I would have loved to fly that in real life…as long as it was nowhere near a carrier! ![]()
One of the things I love about the 50’s era jets is that they were still figuring out what worked and what didn’t…. The Cutlass would have probably been great with later generation engines. It looked awesome though! It’s amazing (to me at least) when you consider that just 10 years before the Cutlass entered service, the premier front line US Navy fighter was the Wildcat.
Right? If you’ve ever read Feet Wet, he talks about going through advanced training in the mid ‘40s…in the Wildcat.
So, what was grabbing a tiger by the tail in 1940, was a trainer in 1946! ![]()
And back when I was going through Beeville, some of my old, crotchety sim instructors would point to the pictures of orange and white Training Command Cougars hung on the wall and tell me we used to plant one into the corn field about once a month. ![]()
All while I was flying TA-4Js with bullet holes in the tail patched with budweiser cans from VN. ![]()
It always feels tragic, reading how the aerodynamically fantastic fighters from the 50s were limited by the early jet engines.
Especially when improved re-engined versions were cancelled due to the shift towards Mach 2, missile-based and multirole aircraft (actually just the F-4)
Very true.
Maybe not quite in the same category, but my personal favorite, the Harrier, was originally intended to be redesigned as a supersonic, pseudo-afterburning, multi-role fighter.
But, as the bold experimental phase of the ‘50s gave way to the fiscal hangover phase of the ’60s so many programs were either cancelled or substantially curtailed.
Like so many things cough…space program…cough it would have been amazing to see what might have been. ![]()

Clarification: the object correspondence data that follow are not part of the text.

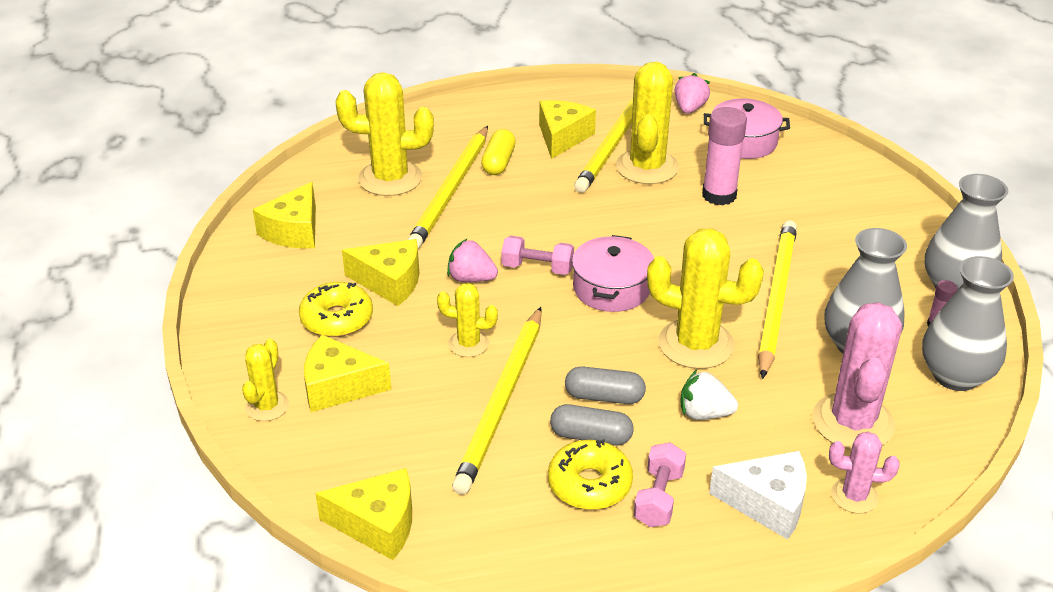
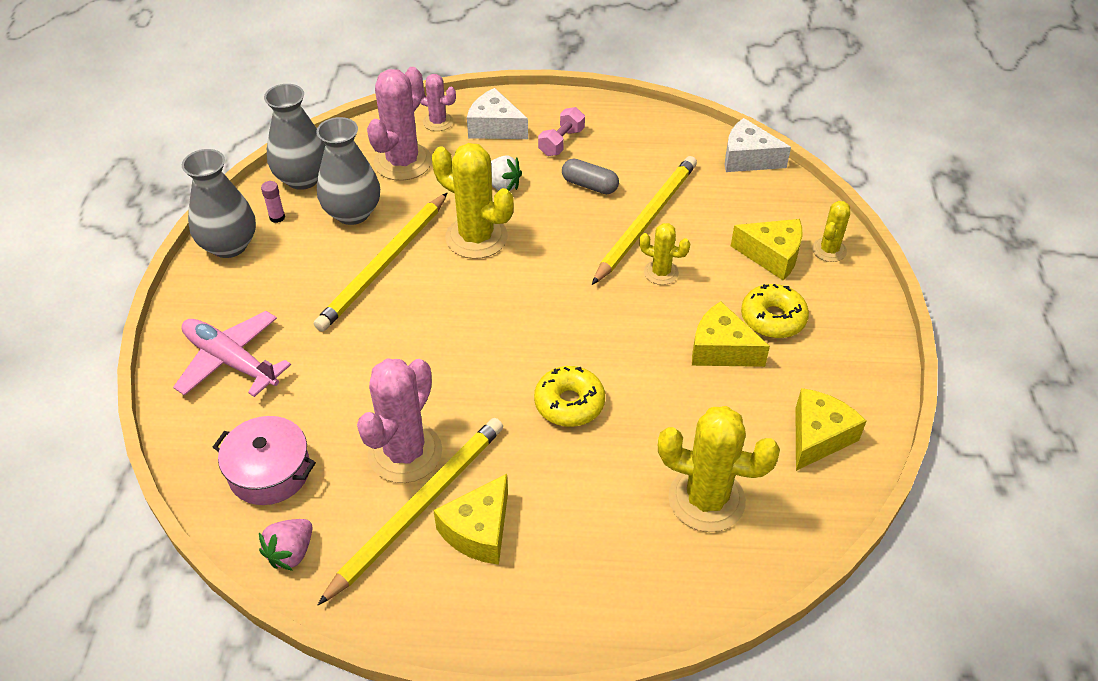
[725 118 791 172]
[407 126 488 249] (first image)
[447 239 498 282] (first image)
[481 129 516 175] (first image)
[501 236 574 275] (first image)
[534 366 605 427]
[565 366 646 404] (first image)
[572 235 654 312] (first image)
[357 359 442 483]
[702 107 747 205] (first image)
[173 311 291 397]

Yesterday I was flying in, and thinking about, the lowly Chinook. By the early 50’s engineers in the US, USSR, France and elsewhere had come up with very complex turbine helicopters that in some cases would serve for decades. They weren’t jets. The wow factor was low. But they represented how quickly innovation was put into action. The 50s were peak engineer.
The Chinook is definitely in that timeless category as the B-52 and the Herc. Perhaps the Mi-8 deserves a spot too.
Well said @smokinhole .
Mi-6, the huge one, came years before the CH-54 (first flight 1962), CH-47 (1962), CH-53 (1964) or Super Frelon (1962) and had a bigger payload. First flight 1957, production started in 1959.
Alouette II, the first gas turbine powered production helicopter, started production in 1956, but that same year, UH-1 production started. Both iconic helicopters, that led to derivatives that still fly today (Gazelle, H130, H135 and UH-1N,/Y AB-412 resp.)
It’s like everybody continued to accelerate after the war, before realizing everybody’s got nukes now so pouring mountains of cash into conventional gear won’t help.
But it is fascinating to see the results of giving smart people the funds to break boundaries…

I would love to see a BAC TSR2 for MSFS. Way ahead of its time.. effectively a Tornado but designed in the late 50’s/early 60’s.